Burke Levy, P.C.

Family law will feel the impact of tax changes

In marriage, it is not uncommon for one spouse to earn significantly more than the other. Sometimes one partner chooses to stay home to raise children, or accept a lower-paying position that allows them to spend more time with family. While this can work out well during marriage, it can negatively impact a person's ability to financially support themselves after divorce. Alimony is an important aspect of Massachusetts family law that helps address this issue, but changes to the tax laws could affect these payments.

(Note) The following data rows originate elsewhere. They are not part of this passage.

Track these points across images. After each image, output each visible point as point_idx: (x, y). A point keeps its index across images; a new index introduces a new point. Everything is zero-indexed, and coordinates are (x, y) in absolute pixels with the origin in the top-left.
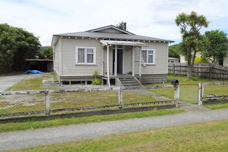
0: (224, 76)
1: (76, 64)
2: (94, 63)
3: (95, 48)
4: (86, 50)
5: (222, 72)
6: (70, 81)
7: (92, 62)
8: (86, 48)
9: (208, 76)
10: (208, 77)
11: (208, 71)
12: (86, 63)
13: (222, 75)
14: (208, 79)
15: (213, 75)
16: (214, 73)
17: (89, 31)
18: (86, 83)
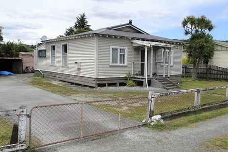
0: (221, 76)
1: (111, 65)
2: (126, 64)
3: (127, 48)
4: (119, 50)
5: (219, 73)
6: (107, 82)
7: (124, 63)
8: (119, 47)
9: (205, 76)
10: (204, 78)
11: (205, 72)
12: (119, 64)
13: (219, 75)
14: (204, 79)
15: (210, 75)
16: (211, 74)
17: (110, 29)
18: (118, 84)
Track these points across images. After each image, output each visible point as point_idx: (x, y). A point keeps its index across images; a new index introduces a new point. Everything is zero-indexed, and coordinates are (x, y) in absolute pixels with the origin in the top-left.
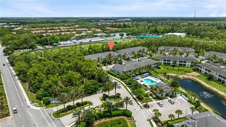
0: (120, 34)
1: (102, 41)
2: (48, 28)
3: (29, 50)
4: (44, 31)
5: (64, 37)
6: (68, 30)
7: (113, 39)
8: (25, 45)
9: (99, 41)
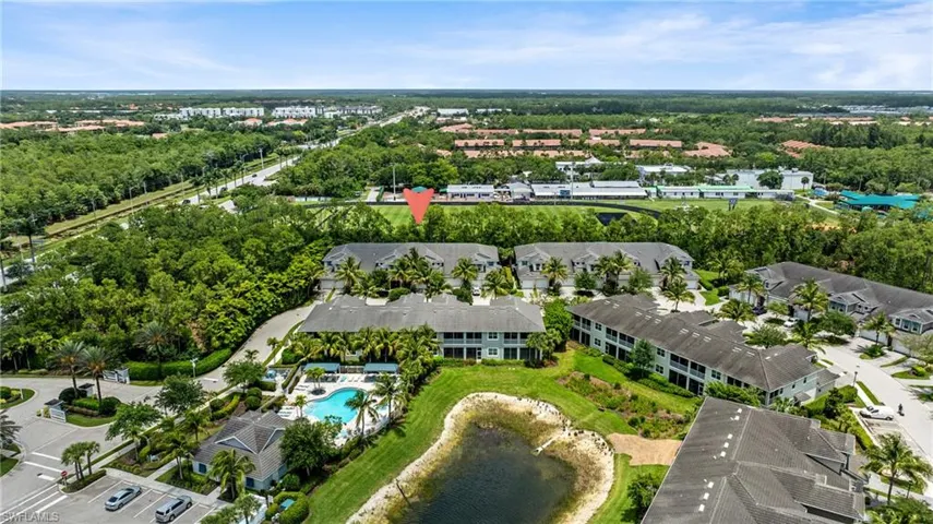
0: (760, 177)
1: (636, 197)
2: (533, 131)
3: (322, 199)
4: (500, 142)
5: (479, 168)
6: (577, 141)
7: (697, 196)
8: (316, 184)
9: (619, 198)
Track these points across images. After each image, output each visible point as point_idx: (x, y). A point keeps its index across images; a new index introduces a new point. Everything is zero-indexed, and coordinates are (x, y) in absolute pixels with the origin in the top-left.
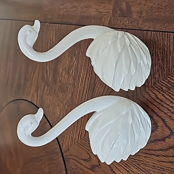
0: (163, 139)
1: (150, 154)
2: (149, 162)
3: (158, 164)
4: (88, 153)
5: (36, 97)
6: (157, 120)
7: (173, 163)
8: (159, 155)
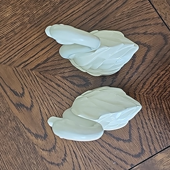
0: (118, 139)
2: (90, 145)
4: (23, 88)
7: (112, 160)
8: (104, 147)
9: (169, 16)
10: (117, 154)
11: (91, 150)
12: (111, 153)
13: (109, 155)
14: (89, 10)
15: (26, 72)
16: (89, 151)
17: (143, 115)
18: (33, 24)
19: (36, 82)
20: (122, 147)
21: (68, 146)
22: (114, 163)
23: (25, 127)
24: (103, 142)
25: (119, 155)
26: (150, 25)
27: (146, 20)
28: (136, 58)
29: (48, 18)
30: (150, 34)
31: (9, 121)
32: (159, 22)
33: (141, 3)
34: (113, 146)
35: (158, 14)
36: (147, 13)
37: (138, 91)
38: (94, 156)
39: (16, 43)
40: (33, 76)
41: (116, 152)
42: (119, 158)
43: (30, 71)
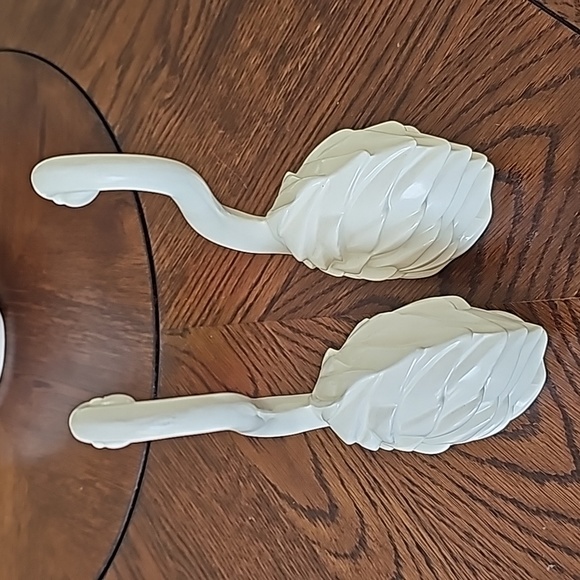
0: (541, 478)
1: (471, 496)
2: (459, 517)
3: (487, 535)
4: (252, 379)
5: (113, 88)
6: (546, 410)
7: (538, 558)
8: (502, 516)
10: (551, 532)
11: (465, 533)
12: (529, 532)
13: (523, 539)
14: (357, 96)
15: (252, 332)
16: (461, 537)
18: (239, 195)
19: (277, 351)
20: (560, 505)
21: (398, 531)
22: (548, 569)
23: (278, 493)
24: (496, 499)
25: (556, 534)
26: (537, 59)
27: (520, 49)
28: (523, 183)
29: (267, 164)
30: (545, 87)
31: (241, 483)
32: (561, 39)
33: (492, 5)
34: (530, 506)
35: (552, 14)
36: (518, 27)
37: (558, 290)
38: (481, 552)
39: (216, 258)
40: (268, 336)
41: (546, 525)
42: (559, 547)
43: (258, 324)
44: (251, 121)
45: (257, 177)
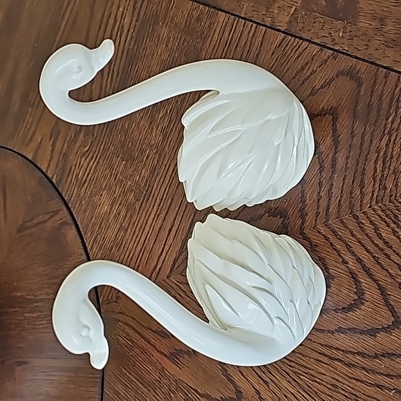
0: (373, 332)
1: (330, 358)
2: (325, 375)
3: (346, 382)
5: (49, 153)
6: (366, 286)
7: (383, 388)
8: (353, 365)
9: (337, 34)
10: (388, 367)
11: (331, 385)
12: (374, 372)
13: (372, 378)
16: (329, 389)
17: (394, 251)
18: (142, 199)
19: (182, 295)
20: (390, 348)
21: (286, 397)
22: (392, 394)
23: (199, 394)
24: (347, 355)
25: (391, 368)
26: (314, 72)
27: (303, 69)
28: (321, 147)
29: (157, 175)
30: (322, 87)
31: (172, 395)
32: (326, 57)
33: (280, 48)
34: (370, 354)
35: (318, 44)
36: (298, 57)
37: (357, 206)
38: (345, 395)
39: (132, 244)
40: (174, 286)
41: (382, 364)
42: (396, 376)
44: (142, 152)
45: (152, 185)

The recently enacted changes to the Internal Revenue Code flip how each ex-spouse will pay taxes for alimony. Currently, the person paying spousal support can deduct his or her payments on their taxes. The recipient, however, owes taxes on the amount received. This usually nets an overall savings between the two. However, starting in 2019, this is going to be reversed -- recipients will no longer pay taxes on spousal support, while deductions for those who pay will disappear.

These changes will likely have a profound impact on how spousal support is handled in the future. Opponents of the change are worried that it will decrease how much support people are able to afford. One expert predicted that payments will decrease up to 15 percent after 2019, when the tax changes officially go into effect.

As long as the process is finalized prior to 2019, Massachusetts couples currently divorcing will likely not have to worry about these changes. However, there are still tax considerations to contemplate regarding spousal support, property division and other important family law matters. Understanding how taxes apply to these issues can help couples reach the most appropriate divorce settlement possible.